While the rower in the third picture does raise good points, I feel like there are couple of points I would add.
>Alternate between strenght training and aerobics, if you do both in quick succession, any gains you might have gotten will likely be negated by the other due to different types of stress these exercises will put your body through
>Don't cheap out on the running shoes, do your research and buy accordingly. Different tools for different environments
>Rest. Rest is as important as the exercise itself
>Listen to your body, always keep in mind that stress-hormones released into your bloodstream during exercise WILL affect your perception of pain, if your legs or knees or whateverthefuck starts hurting fucking stop. Cutting exercise short is far preferrable to not being able to exercise for weeks or months because you outright broke something
>Get a kettlebell, that's probably one of the most cost efficient exercise tools you can get
The only reason I am capable of functioning after losing my dog is that I end up making promises to other people. I have no family left after my dog died bit over month ago. Yes, as stupid as it sounds, a dog was the closest thing I had for a family in my life. I've got no one I can talk about personal problems, or even really talk with, other than anons on various chans. Frankly speaking the only reason I even put food in my mouth nowadays is to sustain my body so that I can atleast keep promises I have made.

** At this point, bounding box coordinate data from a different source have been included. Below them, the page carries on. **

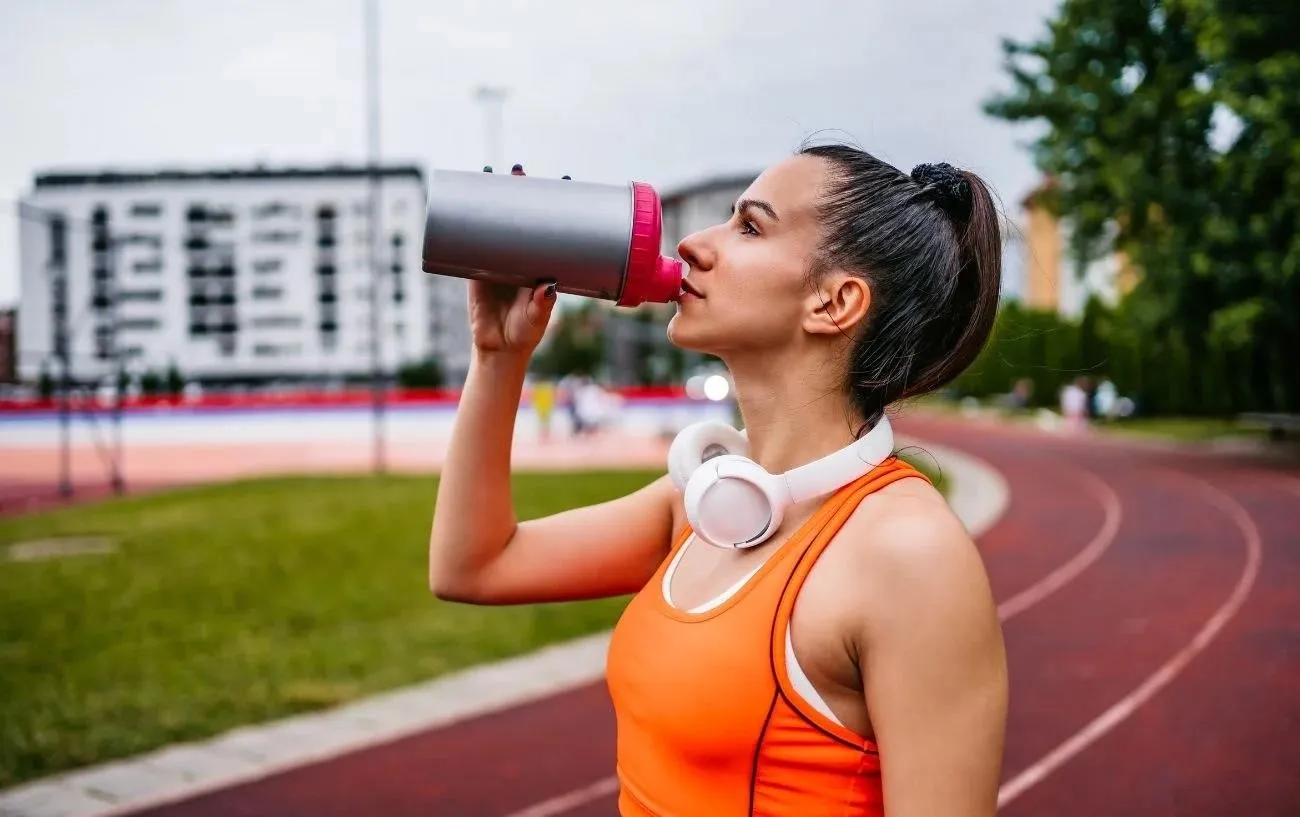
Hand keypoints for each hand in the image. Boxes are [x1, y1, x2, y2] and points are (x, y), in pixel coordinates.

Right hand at [466, 163, 561, 355]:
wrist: (498, 348)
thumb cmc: (526, 332)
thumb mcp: (538, 319)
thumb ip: (543, 306)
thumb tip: (547, 286)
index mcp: (542, 259)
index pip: (552, 224)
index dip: (557, 201)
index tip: (565, 179)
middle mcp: (520, 253)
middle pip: (521, 213)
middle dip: (520, 189)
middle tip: (519, 170)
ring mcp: (496, 257)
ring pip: (494, 220)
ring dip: (490, 195)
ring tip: (488, 172)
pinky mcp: (474, 266)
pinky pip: (469, 238)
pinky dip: (463, 218)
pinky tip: (459, 198)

I suppose once I have fullfilled all the promises I have made, I will start fasting and meditating until I come to solution. Either I will find some solution to this issue or I will not. Either outcome will be acceptable.
Barbara Oakley's "Mind for numbers" will be useful. Read it and learn to study more efficiently.
As to exercise routines, much the same rules apply. There is no point in overdoing it, exercise should be something you do for fun. Essentially you need to sort of educate your brain with a positive feedback loop.